Given information
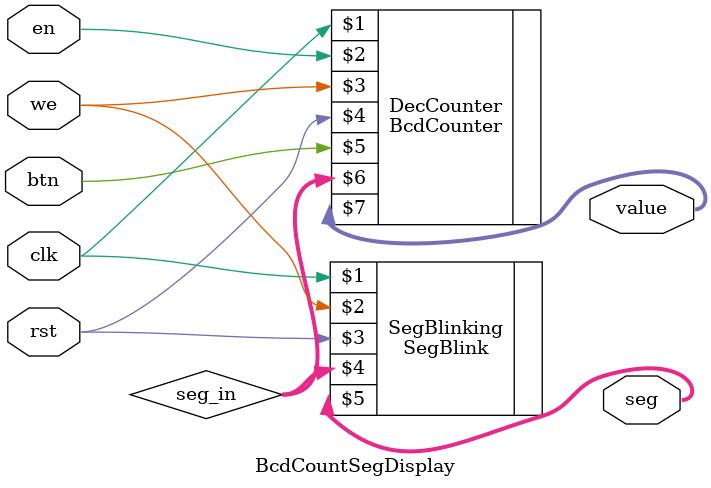
<source format=v>
module BcdCountSegDisplay (
  input  clk,           // Clock
  input  en,            // Enable
  input  rst,           // Asynchronous reset active low
  input  we,            // Digit Write Enable
  input  btn,           // Pull-up Push Button
  output [7:0] seg,     // 7-Segment Display with decimal point
  output [3:0] value    // 1-Digit Delay Value
);

  wire  [7:0] seg_in;


  /*   1-Digit Delay Value Counter   */
  BcdCounter DecCounter (clk, en, we, rst, btn, seg_in, value);
  /*   7-Segment Blinking   */
  SegBlink  SegBlinking (clk, we, rst, seg_in, seg);


endmodule
</source>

Work to complete
Transcribe each line above verbatim, with the pictures left out.

Result of the task
<source format=v>
module BcdCountSegDisplay (
  input  clk,           // Clock
  input  en,            // Enable
  input  rst,           // Asynchronous reset active low
  input  we,            // Digit Write Enable
  input  btn,           // Pull-up Push Button
  output [7:0] seg,     // 7-Segment Display with decimal point
  output [3:0] value    // 1-Digit Delay Value
);

  wire  [7:0] seg_in;


  /*   1-Digit Delay Value Counter   */
  BcdCounter DecCounter (clk, en, we, rst, btn, seg_in, value);
  /*   7-Segment Blinking   */
  SegBlink  SegBlinking (clk, we, rst, seg_in, seg);


endmodule
</source>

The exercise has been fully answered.